> **GIVEN TASK**: Copy every one of the lines below character for character, without changing anything.

Records from a collection:
++++++

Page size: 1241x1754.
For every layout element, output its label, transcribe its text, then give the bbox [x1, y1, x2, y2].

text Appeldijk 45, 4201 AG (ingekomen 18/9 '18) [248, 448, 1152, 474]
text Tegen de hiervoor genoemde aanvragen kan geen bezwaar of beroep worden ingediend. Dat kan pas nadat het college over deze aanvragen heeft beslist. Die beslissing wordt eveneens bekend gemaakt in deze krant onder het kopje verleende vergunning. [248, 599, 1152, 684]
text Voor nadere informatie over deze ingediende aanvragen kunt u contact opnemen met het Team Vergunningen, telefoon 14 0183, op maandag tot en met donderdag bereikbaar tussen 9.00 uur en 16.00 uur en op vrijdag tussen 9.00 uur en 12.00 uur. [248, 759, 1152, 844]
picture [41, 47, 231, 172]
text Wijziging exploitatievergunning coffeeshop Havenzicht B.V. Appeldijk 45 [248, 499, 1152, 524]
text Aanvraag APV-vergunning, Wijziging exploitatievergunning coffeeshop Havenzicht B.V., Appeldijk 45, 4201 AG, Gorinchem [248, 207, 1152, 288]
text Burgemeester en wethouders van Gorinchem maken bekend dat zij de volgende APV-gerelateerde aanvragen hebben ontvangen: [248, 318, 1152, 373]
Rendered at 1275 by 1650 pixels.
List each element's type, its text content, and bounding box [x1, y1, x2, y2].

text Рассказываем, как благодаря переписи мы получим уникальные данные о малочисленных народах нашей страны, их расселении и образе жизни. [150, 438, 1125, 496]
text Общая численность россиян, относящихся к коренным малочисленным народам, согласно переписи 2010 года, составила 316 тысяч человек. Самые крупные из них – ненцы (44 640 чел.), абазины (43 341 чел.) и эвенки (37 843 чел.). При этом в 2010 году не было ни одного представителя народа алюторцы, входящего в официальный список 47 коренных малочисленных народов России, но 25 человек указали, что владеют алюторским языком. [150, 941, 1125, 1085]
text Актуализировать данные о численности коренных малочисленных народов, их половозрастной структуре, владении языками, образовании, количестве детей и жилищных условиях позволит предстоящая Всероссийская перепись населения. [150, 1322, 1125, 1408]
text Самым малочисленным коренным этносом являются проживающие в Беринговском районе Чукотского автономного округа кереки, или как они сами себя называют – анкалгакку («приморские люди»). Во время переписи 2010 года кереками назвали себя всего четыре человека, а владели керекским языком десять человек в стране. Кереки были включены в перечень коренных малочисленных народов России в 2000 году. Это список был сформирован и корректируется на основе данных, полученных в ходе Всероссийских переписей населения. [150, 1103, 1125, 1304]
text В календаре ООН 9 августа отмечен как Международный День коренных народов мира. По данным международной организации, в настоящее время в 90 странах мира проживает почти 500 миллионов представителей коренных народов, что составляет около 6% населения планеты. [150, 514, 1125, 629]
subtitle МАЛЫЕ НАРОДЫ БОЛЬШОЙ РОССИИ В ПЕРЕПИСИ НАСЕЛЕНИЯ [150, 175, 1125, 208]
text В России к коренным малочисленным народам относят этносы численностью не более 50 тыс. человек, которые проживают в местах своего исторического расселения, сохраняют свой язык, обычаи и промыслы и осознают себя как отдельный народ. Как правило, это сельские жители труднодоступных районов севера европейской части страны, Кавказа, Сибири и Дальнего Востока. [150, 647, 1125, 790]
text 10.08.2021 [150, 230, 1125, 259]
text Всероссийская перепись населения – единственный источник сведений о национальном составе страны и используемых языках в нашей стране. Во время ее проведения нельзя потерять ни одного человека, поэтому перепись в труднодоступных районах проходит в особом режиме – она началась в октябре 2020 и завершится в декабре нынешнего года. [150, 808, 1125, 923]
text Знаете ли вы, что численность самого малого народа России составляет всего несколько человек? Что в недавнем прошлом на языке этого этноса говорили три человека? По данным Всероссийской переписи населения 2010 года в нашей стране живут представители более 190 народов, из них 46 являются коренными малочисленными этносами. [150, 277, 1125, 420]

++++++

> **TASK SOLUTION**:
Page size: 1241x1754.
For every layout element, output its label, transcribe its text, then give the bbox [x1, y1, x2, y2].

text Appeldijk 45, 4201 AG (ingekomen 18/9 '18) [248, 448, 1152, 474]
text Tegen de hiervoor genoemde aanvragen kan geen bezwaar of beroep worden ingediend. Dat kan pas nadat het college over deze aanvragen heeft beslist. Die beslissing wordt eveneens bekend gemaakt in deze krant onder het kopje verleende vergunning. [248, 599, 1152, 684]
text Voor nadere informatie over deze ingediende aanvragen kunt u contact opnemen met het Team Vergunningen, telefoon 14 0183, op maandag tot en met donderdag bereikbaar tussen 9.00 uur en 16.00 uur en op vrijdag tussen 9.00 uur en 12.00 uur. [248, 759, 1152, 844]
picture [41, 47, 231, 172]
text Wijziging exploitatievergunning coffeeshop Havenzicht B.V. Appeldijk 45 [248, 499, 1152, 524]
text Aanvraag APV-vergunning, Wijziging exploitatievergunning coffeeshop Havenzicht B.V., Appeldijk 45, 4201 AG, Gorinchem [248, 207, 1152, 288]
text Burgemeester en wethouders van Gorinchem maken bekend dat zij de volgende APV-gerelateerde aanvragen hebben ontvangen: [248, 318, 1152, 373]
Rendered at 1275 by 1650 pixels.
List each element's type, its text content, and bounding box [x1, y1, x2, y2].

text Рассказываем, как благодаря переписи мы получим уникальные данные о малочисленных народах нашей страны, их расселении и образе жизни. [150, 438, 1125, 496]
text Общая численность россиян, относящихся к коренным малочисленным народам, согласно переписи 2010 года, составила 316 тысяч человек. Самые крупные из них – ненцы (44 640 чел.), абазины (43 341 чел.) и эвенки (37 843 чел.). При этом в 2010 году не было ни одного представителя народа алюторцы, входящего в официальный список 47 коренных малочисленных народов России, но 25 человек указали, что владеют алюторским языком. [150, 941, 1125, 1085]
text Актуализировать данные о численности коренных малочисленных народов, их половозрастной структуре, владении языками, образовании, количестве детей и жилищных условиях позволит предстоящая Всероссийская перепись населения. [150, 1322, 1125, 1408]
text Самым малочисленным коренным этносом являются проживающие в Беринговском районе Чукотского автономного округа кереки, или как они сами себя называют – анкалгакку («приморские люди»). Во время переписи 2010 года кереками назвали себя всего четыре человека, а владели керекским языком десять человек в стране. Кереки были включены в перечень коренных малочисленных народов России в 2000 году. Это список был сформирован и корректируется на основе данных, полученных в ходе Всероссийских переписей населения. [150, 1103, 1125, 1304]
text В календаре ООН 9 августа отмечен как Международный День коренных народов мира. По данным международной организации, в настоящее время в 90 странах мира проживает почти 500 миллионов представителей коренных народов, что составляет около 6% населения планеты. [150, 514, 1125, 629]
subtitle МАЛЫЕ НАРОДЫ БОЛЬШОЙ РОССИИ В ПЕРЕПИСИ НАСЕЛЕНИЯ [150, 175, 1125, 208]
text В России к коренным малочисленным народам относят этносы численностью не более 50 тыс. человек, которые проживают в местах своего исторического расселения, сохраняют свой язык, обычаи и промыслы и осознают себя как отдельный народ. Как правило, это сельские жители труднодоступных районов севера европейской части страны, Кавказа, Сибири и Дальнего Востока. [150, 647, 1125, 790]
text 10.08.2021 [150, 230, 1125, 259]
text Всероссийская перепись населения – единственный источник сведений о национальном составе страны и используемых языках в нашей стране. Во время ее проведения нельзя потерять ни одного человека, поэтому перепись в труднодоступных районах проходит в особом режиме – она началась в октябре 2020 и завершится в декабре нынешнего года. [150, 808, 1125, 923]
text Знаете ли вы, что численность самого малого народа России составляет всего несколько человек? Что в недавнем прошлом на языке этого этноса говорили три человека? По данным Всероссийской переписи населения 2010 года в нашей стране живут представители более 190 народов, из них 46 являются коренными малочисленными этносами. [150, 277, 1125, 420]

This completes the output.